NEA welcomes the publication of the Fuel Poverty Action Plan for London

Today the Mayor has published a comprehensive draft action plan to help more than 1/10 Londoners who cannot heat and power their homes. Peter Smith, Director of Policy and Research at NEA welcomes this development and comments:

“Far too many Londoners’ health and well-being is damaged as they struggle with high energy prices, low incomes and living in homes which are impossible to keep warm. We agree with the Mayor that this is shameful in a city as wealthy as our capital. We therefore welcome the Fuel Poverty Action Plan which sets out the key steps the Mayor, Boroughs and central government need to take to prevent needless winter deaths and the huge financial costs of inaction.

“The Mayor is also right to call for greater ambition from national policy makers to address the scale of this cold homes crisis.
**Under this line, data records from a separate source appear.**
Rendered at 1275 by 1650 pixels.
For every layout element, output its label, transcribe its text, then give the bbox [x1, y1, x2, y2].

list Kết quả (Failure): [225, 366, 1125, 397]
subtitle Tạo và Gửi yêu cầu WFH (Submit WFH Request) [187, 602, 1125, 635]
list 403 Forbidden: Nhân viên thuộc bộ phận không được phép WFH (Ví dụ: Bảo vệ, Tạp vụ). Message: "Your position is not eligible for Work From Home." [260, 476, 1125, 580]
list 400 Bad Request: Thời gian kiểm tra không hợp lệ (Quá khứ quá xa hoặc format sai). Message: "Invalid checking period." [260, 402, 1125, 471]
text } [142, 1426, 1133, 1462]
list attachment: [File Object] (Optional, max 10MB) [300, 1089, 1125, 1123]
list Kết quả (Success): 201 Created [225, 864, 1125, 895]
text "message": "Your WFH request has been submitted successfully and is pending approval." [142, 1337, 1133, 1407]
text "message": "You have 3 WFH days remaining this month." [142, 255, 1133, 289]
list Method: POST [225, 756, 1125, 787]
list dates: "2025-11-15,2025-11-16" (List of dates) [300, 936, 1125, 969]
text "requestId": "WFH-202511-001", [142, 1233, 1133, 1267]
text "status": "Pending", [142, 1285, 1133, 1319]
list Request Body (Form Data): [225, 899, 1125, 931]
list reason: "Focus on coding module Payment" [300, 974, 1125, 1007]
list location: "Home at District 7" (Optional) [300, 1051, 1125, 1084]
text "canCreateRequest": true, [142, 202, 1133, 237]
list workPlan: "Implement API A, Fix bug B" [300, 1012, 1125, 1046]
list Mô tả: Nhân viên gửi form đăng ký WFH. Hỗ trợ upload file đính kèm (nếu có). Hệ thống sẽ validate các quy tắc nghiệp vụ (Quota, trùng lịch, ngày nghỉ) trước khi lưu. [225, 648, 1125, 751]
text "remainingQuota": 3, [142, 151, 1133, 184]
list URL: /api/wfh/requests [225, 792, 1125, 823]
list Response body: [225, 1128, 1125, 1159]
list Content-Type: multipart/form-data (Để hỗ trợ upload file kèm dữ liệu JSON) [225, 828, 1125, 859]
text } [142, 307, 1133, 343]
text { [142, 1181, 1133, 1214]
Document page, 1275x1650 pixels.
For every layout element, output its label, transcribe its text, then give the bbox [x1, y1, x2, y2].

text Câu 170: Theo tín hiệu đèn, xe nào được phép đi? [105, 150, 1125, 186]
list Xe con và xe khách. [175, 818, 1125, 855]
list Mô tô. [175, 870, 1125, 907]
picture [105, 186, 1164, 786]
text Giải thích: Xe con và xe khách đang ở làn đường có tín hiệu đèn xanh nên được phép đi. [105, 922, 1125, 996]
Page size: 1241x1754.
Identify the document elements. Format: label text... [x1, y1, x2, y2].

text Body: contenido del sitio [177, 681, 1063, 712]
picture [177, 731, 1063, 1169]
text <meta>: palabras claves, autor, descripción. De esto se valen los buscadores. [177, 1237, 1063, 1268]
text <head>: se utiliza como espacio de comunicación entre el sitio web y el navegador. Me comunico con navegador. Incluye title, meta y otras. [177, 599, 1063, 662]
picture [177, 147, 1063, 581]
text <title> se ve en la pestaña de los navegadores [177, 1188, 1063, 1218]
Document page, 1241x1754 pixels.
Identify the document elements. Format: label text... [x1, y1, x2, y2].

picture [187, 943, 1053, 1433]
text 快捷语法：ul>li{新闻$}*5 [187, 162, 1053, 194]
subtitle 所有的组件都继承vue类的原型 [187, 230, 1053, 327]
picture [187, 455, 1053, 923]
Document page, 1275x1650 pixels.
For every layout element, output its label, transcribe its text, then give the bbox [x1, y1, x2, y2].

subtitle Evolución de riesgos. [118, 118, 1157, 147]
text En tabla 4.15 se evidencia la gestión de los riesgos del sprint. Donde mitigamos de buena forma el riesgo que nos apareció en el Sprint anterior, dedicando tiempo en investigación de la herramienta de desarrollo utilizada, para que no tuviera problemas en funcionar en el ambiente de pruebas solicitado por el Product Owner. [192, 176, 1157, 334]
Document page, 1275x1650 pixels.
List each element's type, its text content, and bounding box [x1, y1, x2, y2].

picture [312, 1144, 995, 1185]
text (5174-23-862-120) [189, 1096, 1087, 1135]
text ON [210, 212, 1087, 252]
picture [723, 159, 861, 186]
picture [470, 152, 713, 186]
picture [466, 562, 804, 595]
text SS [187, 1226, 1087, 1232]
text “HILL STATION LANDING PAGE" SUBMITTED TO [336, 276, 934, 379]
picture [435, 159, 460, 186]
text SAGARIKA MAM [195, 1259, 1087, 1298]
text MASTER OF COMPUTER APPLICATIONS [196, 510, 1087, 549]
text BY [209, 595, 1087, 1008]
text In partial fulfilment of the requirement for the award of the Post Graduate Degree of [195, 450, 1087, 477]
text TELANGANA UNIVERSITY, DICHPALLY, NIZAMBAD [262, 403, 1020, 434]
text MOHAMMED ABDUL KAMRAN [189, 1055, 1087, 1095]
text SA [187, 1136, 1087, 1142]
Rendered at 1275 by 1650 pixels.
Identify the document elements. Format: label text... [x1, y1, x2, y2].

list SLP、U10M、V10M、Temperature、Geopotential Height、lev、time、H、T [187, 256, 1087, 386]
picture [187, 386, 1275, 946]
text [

He also correctly underlines the huge opportunity to make energy efficiency a key national infrastructure priority. This would lower bills, create jobs, increase productivity and reduce needless emissions. We look forward to working collaboratively with the Mayor and other partners to make these ambitious plans a reality”.

ENDS 

  • To read the Draft Fuel Poverty Action Plan click here and the related Draft London Environment Strategy click here.
  • NEA is an independent charity working to protect low-income and vulnerable households from fuel poverty and exclusion in the energy market.
  • Professor Hills’ recommendations the Low Income High Cost (LIHC) indicator definition is now used in England. This states that an individual is considered fuel poor where they have required fuel costs that are above average (the national median level) and were they to spend that amount; they would be left with a residual income below the official poverty line.
  • The low income high cost measure consists of two parts, the number of households that have both low incomes and high fuel costs and the depth of fuel poverty amongst these households. Prior to the introduction of the Low Income High Costs indicator in England, fuel poverty was measured under the 10 per cent indicator across the whole of the UK.
  • Using the LIHC indicator fuel poverty in London remains at unacceptable levels, with more than 335,000 households affected according to the latest available data.
  • The 10 per cent indicator continues to be used in Scotland, Wales and Northern Ireland. Under this indicator, a household is considered to be fuel poor if they were required to spend more than 10 per cent of their income on fuel to maintain an adequate standard of warmth. An adequate standard of warmth is usually defined as 21ºC for the main living area, and 18ºC for other occupied rooms.